Dr. Steven Harrod is Associate Professor in the Department of Management Engineering at Technical University of Denmark.
Will this be on the exam?” In my decade of teaching OM in the U.S., this was by far the most frequent question from students. The typical American course is assessed on a running sum of credit for attendance, participation, written homework, midterm and progress exams, and a final exam, much like the bill after a stay at a Hilton resort.
Speaking from my experience in Denmark, the European evaluation process and value system is much different. One of the clearest ways I have experienced this is with Heizer/Render/Munson’s popular MyOMLab system.
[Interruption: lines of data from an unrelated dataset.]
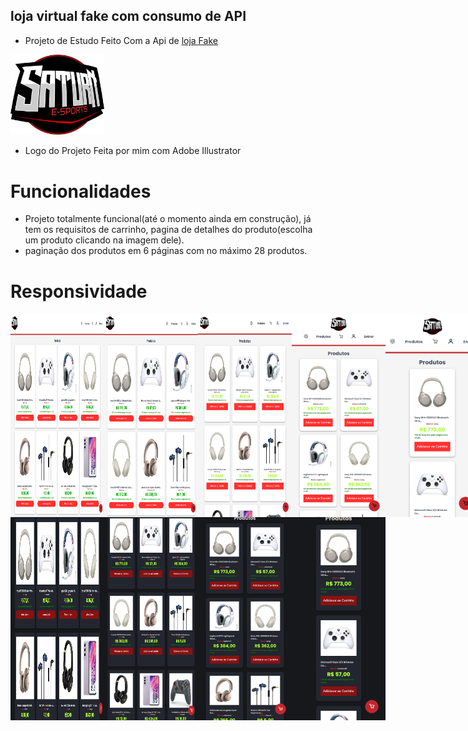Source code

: ## loja virtual fake com consumo de API

- Projeto de Estudo Feito Com a Api de [loja Fake](https://fakestoreapi.in)

<img src="./src/images/saturn%20.png" alt="Descrição da Imagem" style="width: 150px;">

- Logo do Projeto Feita por mim com Adobe Illustrator

# Funcionalidades

- Projeto totalmente funcional(até o momento ainda em construção), já tem os requisitos de carrinho, pagina de detalhes do produto(escolha um produto clicando na imagem dele).
- paginação dos produtos em 6 páginas com no máximo 28 produtos.

# Responsividade

<div style="display: flex;">
<img src="./src/images/screens/white/Macbook-Air-1559x1319.png" alt="Descrição da Imagem" style="width: 150px;">
<img src="./src/images/screens/white/iPad-Air-5-1138x1309.png" alt="Descrição da Imagem" style="width: 150px;">
<img src="./src/images/screens/white/iPhone-14-Pro-Max-877x1172.png" alt="Descrição da Imagem" style="width: 150px;">
<img src="./src/images/screens/white/Pixel-7-Pro-480x1040.png" alt="Descrição da Imagem" style="width: 150px;">
<img src="./src/images/screens/white/iPhone-14-Pro-393x852.png" alt="Descrição da Imagem" style="width: 150px;">
</div>
<div style="display: flex;">
<img src="./src/images/screens/dark/Macbook-Air-1559x975.png" alt="Descrição da Imagem" style="width: 150px;">
<img src="./src/images/screens/dark/iPad-Air-5-820x1180.png" alt="Descrição da Imagem" style="width: 150px;">
<img src="./src/images/screens/dark/Pixel-7-Pro-480x1040.png" alt="Descrição da Imagem" style="width: 150px;">
<img src="./src/images/screens/dark/iPhone-14-Pro-393x852.png" alt="Descrição da Imagem" style="width: 150px;">
</div>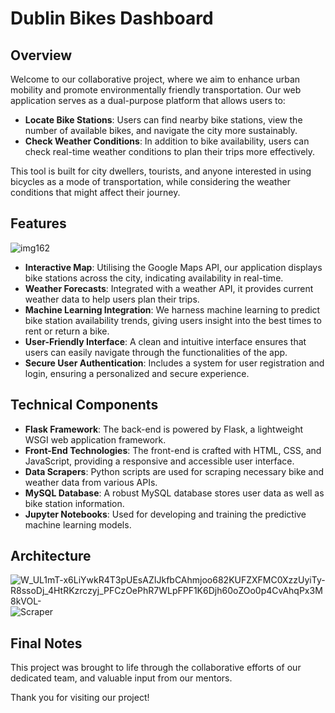 # Dublin Bikes Dashboard

## Overview

Welcome to our collaborative project, where we aim to enhance urban mobility and promote environmentally friendly transportation. Our web application serves as a dual-purpose platform that allows users to:

- **Locate Bike Stations**: Users can find nearby bike stations, view the number of available bikes, and navigate the city more sustainably.
- **Check Weather Conditions**: In addition to bike availability, users can check real-time weather conditions to plan their trips more effectively.

This tool is built for city dwellers, tourists, and anyone interested in using bicycles as a mode of transportation, while considering the weather conditions that might affect their journey.

## Features

![img162](https://github.com/natasiia/DublinBikes/assets/46396153/7d6acd03-658e-4b90-9f3d-12bbaf9e0b95)

- **Interactive Map**: Utilising the Google Maps API, our application displays bike stations across the city, indicating availability in real-time.
- **Weather Forecasts**: Integrated with a weather API, it provides current weather data to help users plan their trips.
- **Machine Learning Integration**: We harness machine learning to predict bike station availability trends, giving users insight into the best times to rent or return a bike.
- **User-Friendly Interface**: A clean and intuitive interface ensures that users can easily navigate through the functionalities of the app.
- **Secure User Authentication**: Includes a system for user registration and login, ensuring a personalized and secure experience.

## Technical Components

- **Flask Framework**: The back-end is powered by Flask, a lightweight WSGI web application framework.
- **Front-End Technologies**: The front-end is crafted with HTML, CSS, and JavaScript, providing a responsive and accessible user interface.
- **Data Scrapers**: Python scripts are used for scraping necessary bike and weather data from various APIs.
- **MySQL Database**: A robust MySQL database stores user data as well as bike station information.
- **Jupyter Notebooks**: Used for developing and training the predictive machine learning models.

## Architecture

![W_UL1mT-x6LiYwkR4T3pUEsAZIJkfbCAhmjoo682KUFZXFMC0XzzUyiTy-R8ssoDj_4HtRKzrczyj_PFCzOePhR7WLpFPF1K6Djh60oZOo0p4CvAhqPx3M8kVOL-](https://github.com/natasiia/DublinBikes/assets/46396153/40b82a36-2e4a-472d-bf35-8b643582d19f)
![Scraper](https://github.com/natasiia/DublinBikes/assets/46396153/d0ffe6e1-65a6-4042-9ccd-f88e489d1696)

## Final Notes

This project was brought to life through the collaborative efforts of our dedicated team, and valuable input from our mentors.

Thank you for visiting our project!

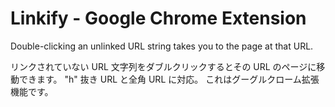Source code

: # Linkify - Google Chrome Extension
Double-clicking an unlinked URL string takes you to the page at that URL.  

リンクされていない URL 文字列をダブルクリックするとその URL のページに移動できます。
"h" 抜き URL と全角 URL に対応。
これはグーグルクローム拡張機能です。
In the U.S., MyOMLab was well received and many students actively worked homework assignments to accumulate grade points. Here in Denmark, the response was, “Just give us the questions and the answers, and we’ll figure it out ourselves.”
Students are definitely more independent here than in the U.S. Written exams, numerical or multiple choice, are limited to courses with more than 40 students. Since all of my courses are smaller, I have exclusively held oral exams. An oral exam typically offers the student the opportunity to set the topic of the exam. Very often the examiners are external, not participants in the course delivery, and brought in at exam time. The student has a very real chance to emphasize topics of strength and avoid topics of weakness, and is very much “in the driver’s seat.”
And the examiners often represent potential employers, which makes for a different student to job market relationship than in the U.S. Although students here desire recognition and good grades, there is a relaxed relationship between students and the job market that supports a more exploratory, investigative education. The typical course I teach here is a form of “mass customization.” The lesson plan often contains multiple streams of related concepts.
The learning environment in Europe offers some interesting opportunities for exploration and growth, but it is also dependent on the many structural and cultural elements of Europe.